Court Opinion

ID: 9683798
Source: CourtListenerOpinion
Date Created: 2023-08-24 13:37:01.342578+00
Date Added: 2024-06-11T18:17:50.309696
License: Public Domain

John A. Fogleman, Chief Justice. Appellee Arnold Wallace and the appellant Bruce Oakley have filed their petitions for rehearing herein. The petition of Arnold Wallace is denied. We find no merit in the petition of Bruce Oakley in any particular except one. Oakley calls our attention to the fact that after Larson Machine Company, Inc. and G & G Manufacturing Company are eliminated from the case on the ground that a verdict should have been directed in their favor, the apportionment of negligence made by the jury is no longer applicable. So long as Larson and G & G were parties, Wallace was entitled to recover his damages from any of the three parties found negligent, even though he was more negligent than any one of them, but his negligence was less than 50 percent of the total negligence. See Walton v. Tull, 234 Ark. 882, 356 S.W. 2d 20, 8 ALR 3d 708; Riddell v. Little, 253 Ark. 686, 488 S.W. 2d 34; Wheeling Pipe Line, Inc. v. Edrington, 259 Ark. 600, 535 S.W. 2d 225. When Larson and G & G were eliminated, it would appear that Wallace was more negligent than Oakley.
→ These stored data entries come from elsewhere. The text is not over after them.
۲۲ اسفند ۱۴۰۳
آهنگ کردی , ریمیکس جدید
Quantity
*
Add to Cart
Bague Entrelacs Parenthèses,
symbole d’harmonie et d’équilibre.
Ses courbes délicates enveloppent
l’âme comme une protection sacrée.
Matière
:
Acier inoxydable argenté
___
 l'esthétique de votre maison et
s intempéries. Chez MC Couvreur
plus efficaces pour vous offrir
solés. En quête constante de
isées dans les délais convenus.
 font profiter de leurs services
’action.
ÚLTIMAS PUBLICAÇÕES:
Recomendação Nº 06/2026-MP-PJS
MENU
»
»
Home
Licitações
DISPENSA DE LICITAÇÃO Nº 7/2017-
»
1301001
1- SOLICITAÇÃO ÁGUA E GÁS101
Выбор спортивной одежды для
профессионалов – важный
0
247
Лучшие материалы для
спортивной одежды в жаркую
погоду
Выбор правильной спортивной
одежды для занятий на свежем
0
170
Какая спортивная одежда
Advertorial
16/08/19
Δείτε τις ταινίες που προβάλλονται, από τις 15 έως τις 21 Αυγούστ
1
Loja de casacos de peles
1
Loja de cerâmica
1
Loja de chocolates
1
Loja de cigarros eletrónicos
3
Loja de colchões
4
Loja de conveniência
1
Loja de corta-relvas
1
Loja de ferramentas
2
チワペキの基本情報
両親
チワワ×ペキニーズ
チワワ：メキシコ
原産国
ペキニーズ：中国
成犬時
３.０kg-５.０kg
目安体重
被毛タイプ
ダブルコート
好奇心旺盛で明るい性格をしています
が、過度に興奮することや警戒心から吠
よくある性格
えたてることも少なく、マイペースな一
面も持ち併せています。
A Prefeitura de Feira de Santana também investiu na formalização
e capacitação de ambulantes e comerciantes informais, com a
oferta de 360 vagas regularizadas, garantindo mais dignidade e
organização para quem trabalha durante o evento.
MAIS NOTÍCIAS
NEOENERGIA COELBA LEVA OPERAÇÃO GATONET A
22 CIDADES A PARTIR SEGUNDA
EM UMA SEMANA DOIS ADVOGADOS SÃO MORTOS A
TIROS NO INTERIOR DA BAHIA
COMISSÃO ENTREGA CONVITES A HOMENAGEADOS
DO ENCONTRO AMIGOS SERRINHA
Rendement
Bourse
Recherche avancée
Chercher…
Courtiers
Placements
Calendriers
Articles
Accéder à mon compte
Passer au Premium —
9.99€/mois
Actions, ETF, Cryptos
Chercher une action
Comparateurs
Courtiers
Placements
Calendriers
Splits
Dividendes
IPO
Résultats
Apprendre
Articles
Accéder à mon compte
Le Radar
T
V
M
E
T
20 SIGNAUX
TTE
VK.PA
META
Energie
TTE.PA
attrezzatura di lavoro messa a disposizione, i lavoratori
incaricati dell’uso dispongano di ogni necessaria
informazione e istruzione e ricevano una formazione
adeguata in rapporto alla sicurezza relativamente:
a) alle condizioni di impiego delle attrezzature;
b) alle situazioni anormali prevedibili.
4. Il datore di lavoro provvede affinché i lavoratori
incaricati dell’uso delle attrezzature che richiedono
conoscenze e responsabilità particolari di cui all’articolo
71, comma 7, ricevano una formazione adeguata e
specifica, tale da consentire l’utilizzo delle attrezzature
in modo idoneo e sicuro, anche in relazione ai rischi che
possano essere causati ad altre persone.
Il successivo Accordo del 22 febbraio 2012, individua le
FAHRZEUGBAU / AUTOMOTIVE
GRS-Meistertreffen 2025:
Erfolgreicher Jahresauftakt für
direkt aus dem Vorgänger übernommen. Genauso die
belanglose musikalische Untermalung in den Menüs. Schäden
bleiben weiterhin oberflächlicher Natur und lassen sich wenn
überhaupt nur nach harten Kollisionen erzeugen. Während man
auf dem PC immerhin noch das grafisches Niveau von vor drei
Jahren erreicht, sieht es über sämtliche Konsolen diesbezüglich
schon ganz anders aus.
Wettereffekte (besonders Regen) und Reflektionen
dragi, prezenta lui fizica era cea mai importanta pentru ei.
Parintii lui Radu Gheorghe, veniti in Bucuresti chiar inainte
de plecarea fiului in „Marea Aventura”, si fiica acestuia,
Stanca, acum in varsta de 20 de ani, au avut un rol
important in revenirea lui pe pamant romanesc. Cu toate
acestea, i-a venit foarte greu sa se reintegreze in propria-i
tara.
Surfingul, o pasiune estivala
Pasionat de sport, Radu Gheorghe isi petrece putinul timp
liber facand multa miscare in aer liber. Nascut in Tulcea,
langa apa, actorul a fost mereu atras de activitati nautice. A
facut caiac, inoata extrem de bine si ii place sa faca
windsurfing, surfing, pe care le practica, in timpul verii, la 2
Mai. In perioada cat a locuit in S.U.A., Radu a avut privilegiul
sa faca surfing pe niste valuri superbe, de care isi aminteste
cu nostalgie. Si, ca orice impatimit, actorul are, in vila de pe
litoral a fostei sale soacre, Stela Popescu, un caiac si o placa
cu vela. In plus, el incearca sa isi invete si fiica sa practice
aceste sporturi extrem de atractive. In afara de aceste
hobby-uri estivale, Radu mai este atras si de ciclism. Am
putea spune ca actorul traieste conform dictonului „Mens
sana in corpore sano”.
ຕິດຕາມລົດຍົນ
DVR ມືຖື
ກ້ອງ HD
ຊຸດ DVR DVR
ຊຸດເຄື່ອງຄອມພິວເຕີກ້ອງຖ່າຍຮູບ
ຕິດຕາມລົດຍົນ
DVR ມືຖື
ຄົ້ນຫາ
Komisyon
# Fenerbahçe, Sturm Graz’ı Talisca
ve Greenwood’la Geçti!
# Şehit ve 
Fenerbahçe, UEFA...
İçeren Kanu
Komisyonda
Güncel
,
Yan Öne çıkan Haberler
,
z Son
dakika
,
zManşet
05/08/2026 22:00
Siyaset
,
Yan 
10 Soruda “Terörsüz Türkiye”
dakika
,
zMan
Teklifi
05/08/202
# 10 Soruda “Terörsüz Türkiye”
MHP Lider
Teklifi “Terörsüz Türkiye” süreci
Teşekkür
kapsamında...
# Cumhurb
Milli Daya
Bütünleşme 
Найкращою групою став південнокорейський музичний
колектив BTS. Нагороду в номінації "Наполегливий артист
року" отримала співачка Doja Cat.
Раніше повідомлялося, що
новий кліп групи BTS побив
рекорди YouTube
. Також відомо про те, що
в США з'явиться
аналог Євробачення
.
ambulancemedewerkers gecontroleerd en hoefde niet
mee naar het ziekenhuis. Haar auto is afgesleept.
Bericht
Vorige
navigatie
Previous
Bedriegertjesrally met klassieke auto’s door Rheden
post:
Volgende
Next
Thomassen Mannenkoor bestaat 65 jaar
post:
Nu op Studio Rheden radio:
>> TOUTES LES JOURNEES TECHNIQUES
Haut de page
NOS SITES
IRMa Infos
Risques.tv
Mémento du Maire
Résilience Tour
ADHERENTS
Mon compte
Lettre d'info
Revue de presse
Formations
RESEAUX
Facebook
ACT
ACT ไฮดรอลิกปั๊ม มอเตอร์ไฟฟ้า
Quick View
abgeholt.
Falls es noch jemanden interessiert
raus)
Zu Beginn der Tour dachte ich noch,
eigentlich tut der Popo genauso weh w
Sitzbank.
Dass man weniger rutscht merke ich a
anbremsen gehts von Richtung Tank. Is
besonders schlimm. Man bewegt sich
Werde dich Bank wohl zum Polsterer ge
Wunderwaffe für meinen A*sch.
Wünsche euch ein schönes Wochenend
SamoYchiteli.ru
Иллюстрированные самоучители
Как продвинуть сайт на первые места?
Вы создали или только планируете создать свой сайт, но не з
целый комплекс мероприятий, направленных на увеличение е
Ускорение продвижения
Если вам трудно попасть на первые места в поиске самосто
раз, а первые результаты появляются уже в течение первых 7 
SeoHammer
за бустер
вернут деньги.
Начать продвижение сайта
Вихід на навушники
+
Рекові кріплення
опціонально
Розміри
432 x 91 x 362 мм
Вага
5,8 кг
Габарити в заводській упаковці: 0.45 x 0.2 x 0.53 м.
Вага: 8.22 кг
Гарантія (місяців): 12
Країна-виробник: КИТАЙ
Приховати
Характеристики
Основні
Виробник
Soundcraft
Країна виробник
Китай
Still, we cannot say on the basis of this jury verdict that Wallace was guilty of more or less than 50 percent of the total negligence and we are unwilling to say that simply because his negligence exceeds that attributed to Oakley by the jury, that Oakley is entitled to a dismissal. In other words, we cannot automatically translate the jury verdict into a finding that Wallace’s fault amounted to 80 percent and Oakley’s to only 20 percent. See Fitzhugh v. Elliott, 237 Ark. 88, 371 S.W. 2d 533. It must be remembered that the comparison made by the jury was on the basis of fault rather than negligence. Wallace’s fault was based only on negligence, as was Oakley’s. On the other hand, the fault apportioned to Larson and G & G was based upon both negligence and breach of warranty. Thus, if fault based upon breach of warranty had been eliminated when the question went to the jury, we can only speculate as to how the jury might have apportioned fault between Wallace and Oakley. This only further complicates the matter, and it can only be satisfactorily resolved by a reversal of the judgment against Oakley and a remand of the case to the circuit court for retrial. To that extent Oakley’s petition for rehearing is granted. In all other respects, that petition for rehearing is denied. Hickman, Stroud and Mays, JJ., not participating.